From: Gayle Parent (gayleparent_at_TeacherArtExchange)
Date: Wed Apr 09 2008 - 07:42:15 PDT

Thanks Jane.

On Apr 9, 2008, at 6:36 AM, wrote:
> Several times on various listservs the issue of prohibition of
> certain kinds of images has been discussed.
> Catherine has posted a response to a student's religion inspired
> art, forbidden by a school.
> She mentions other subjects, such as drugs and weapons that can be
> limited in art class.
> Some schools or art teachers publish lists of subjects considered
> transgressive, and I have heard teachers refer to these as "ATF"
> (after alcohol, tobacco, and firearms). Some topics given have been
> mushrooms, marijuana leaves, ninja and other weapons, gang symbols,
> drawings or paintings of violence, sexually explicit images (such
> as nudes), references to gender identity, derogatory images about
> race and creed, cigarettes and smoking, alcohol and drinking, works
> that are political and may be interpreted as disloyal to the
> country.
> This brings up a deeper "philosphical" question for me:
> What is it that moves one to make an image considered transgressive
> or offensive by some? In young people is it just about testing
> limits?
> What moves people to be so offended that they prohibit images? What
> makes them fearful or worried about the images?
> What is the role of iconoclasm in the current culture?
> Some art teachers have written that they encourage students to make
> their work that might be questioned in private, at home or in
> journals that only the teacher and student see. Others say they
> allow strong or difficult images if they can be defended.

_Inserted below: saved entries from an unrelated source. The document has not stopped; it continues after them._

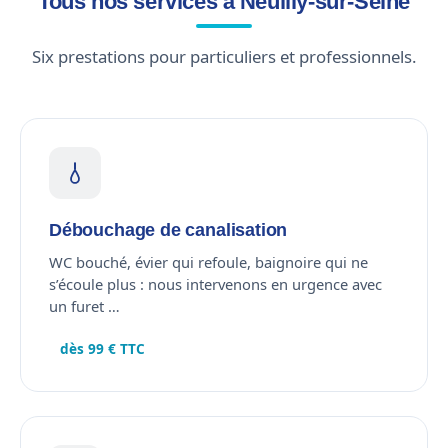
Tous nos services à Neuilly-sur-Seine
Six prestations pour particuliers et professionnels.
Débouchage de canalisation
WC bouché, évier qui refoule, baignoire qui ne
s’écoule plus : nous intervenons en urgence avec
un furet …
dès 99 € TTC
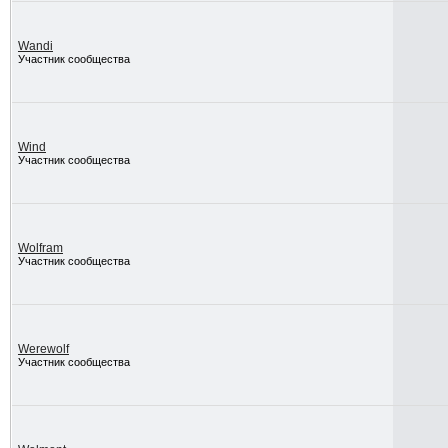
Wandi
Участник сообщества
Wind
Участник сообщества
Wolfram
Участник сообщества
Werewolf
Участник сообщества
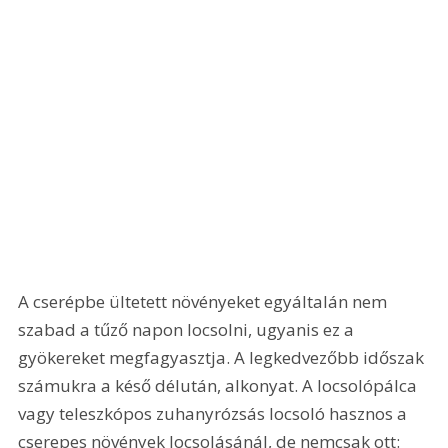
A cserépbe ültetett növényeket egyáltalán nem 
szabad a tűző napon locsolni, ugyanis ez a 
gyökereket megfagyasztja. A legkedvezőbb időszak 
számukra a késő délután, alkonyat. A locsolópálca 
vagy teleszkópos zuhanyrózsás locsoló hasznos a 
cserepes növények locsolásánál, de nemcsak ott: 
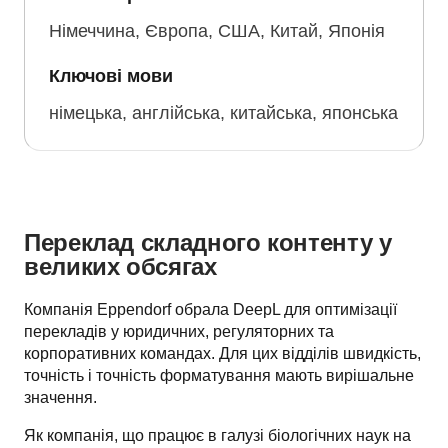
Німеччина, Європа, США, Китай, Японія
Ключові мови
німецька, англійська, китайська, японська
Переклад складного контенту у
великих обсягах
Компанія Eppendorf обрала DeepL для оптимізації 
перекладів у юридичних, регуляторних та 
корпоративних командах. Для цих відділів швидкість, 
точність і точність форматування мають вирішальне 
значення.
Як компанія, що працює в галузі біологічних наук на 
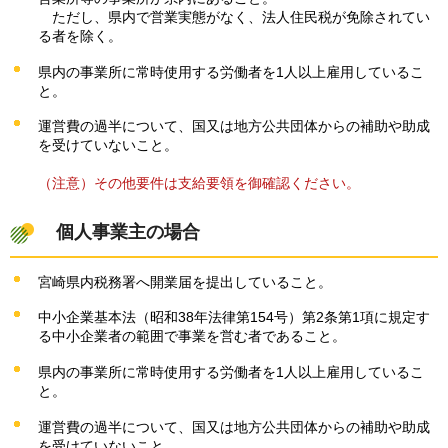
た
だし、県内で営業実態がなく、法人住民税が免除されてい
る者を除く。
県内の事業所に常時使用する労働者を1人以上雇用しているこ
と。
運営費の過半について、国又は地方公共団体からの補助や助成
を受けていないこと。
（注意）その他要件は支給要領を御確認ください。
個
人事業主の場合
宮崎県内税務署へ開業届を提出していること。
中小企業基本法（昭和38年法律第154号）第2条第1項に規定す
る中小企業者の範囲で事業を営む者であること。
県内の事業所に常時使用する労働者を1人以上雇用しているこ
と。
運営費の過半について、国又は地方公共団体からの補助や助成
を受けていないこと。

> Clearly young people are moved to express the subject matter that
> is
> most salient to them. If they are struggling with impulses; if they
> are trying to figure out some aspect of their identity, such as
> spiritual or gender; if they are coping with interpersonal
> violence; if they are dealing with a crisis at home or with their
> friends, if the influence of their peers is driving them to
> experiment with drugs or sex - all of these normal adolescent
> issues might come out in their art work.
> Then - in the background for most of us who teach art in schools -
> we have examples from the "art world" when professional artists
> exhibiting in museums and galleries take on social, emotional,
> religious, sexual, gender based, political themes, expressing
> difficulties and protesting about them through their art.
> Sometimes, as in the "Sensation" exhibits of 9 years ago, the
> general public learns of these works through the media and protests
> them, or the ideas they express.
> (Some of you may remember that New York's mayor wanted to defund
> the
> Brooklyn Museum because he was personally offended by works that
> appeared to him to mock the Catholic faith).
> Those teachers who encourage students to include images from
> popular
> culture and who are interested in using visual culture ideas across
> the curriculum might also be considering what they should limit.
> Some of us have reported having to turn student work in to
> administrators. If a student seems to be disturbed. School violence
> is a concern.
> Ours is a sensitive and delicate job, helping young people sort
> themselves out in their beliefs and their needs in the art room. It
> is a real challenge to be up to it.
> Along with sharing great lesson plans, it's always helpful to hear
> responses about subjects such as the above from the list.